___ PROVIDED DATA ___
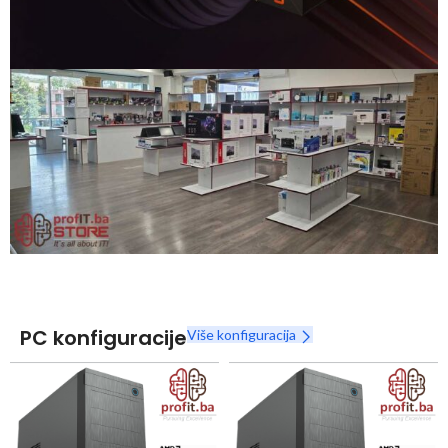
Snaga radnih stanica nikada nije bila povoljnija
Nova Ryzen 7000 serija
Naruči
PC konfiguracije
Više konfiguracija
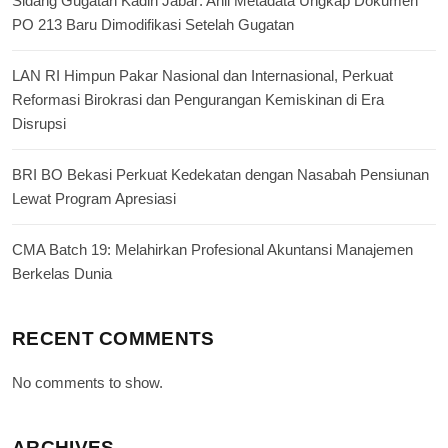
Sidang Gugatan Kadin Jabar: Ahli Metadata Ungkap Dokumen
PO 213 Baru Dimodifikasi Setelah Gugatan
LAN RI Himpun Pakar Nasional dan Internasional, Perkuat
Reformasi Birokrasi dan Pengurangan Kemiskinan di Era
Disrupsi
BRI BO Bekasi Perkuat Kedekatan dengan Nasabah Pensiunan
Lewat Program Apresiasi
CMA Batch 19: Melahirkan Profesional Akuntansi Manajemen
Berkelas Dunia
RECENT COMMENTS
No comments to show.
ARCHIVES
___
WHAT TO DO: Set each line of the records down again exactly as it reads. Omit the pictures.

WRITTEN REPLY:
Snaga radnih stanica nikada nije bila povoljnija
Nova Ryzen 7000 serija
Naruči
PC konfiguracije
Više konfiguracija
Sidang Gugatan Kadin Jabar: Ahli Metadata Ungkap Dokumen
PO 213 Baru Dimodifikasi Setelah Gugatan
LAN RI Himpun Pakar Nasional dan Internasional, Perkuat
Reformasi Birokrasi dan Pengurangan Kemiskinan di Era
Disrupsi
BRI BO Bekasi Perkuat Kedekatan dengan Nasabah Pensiunan
Lewat Program Apresiasi
CMA Batch 19: Melahirkan Profesional Akuntansi Manajemen
Berkelas Dunia
RECENT COMMENTS
No comments to show.
ARCHIVES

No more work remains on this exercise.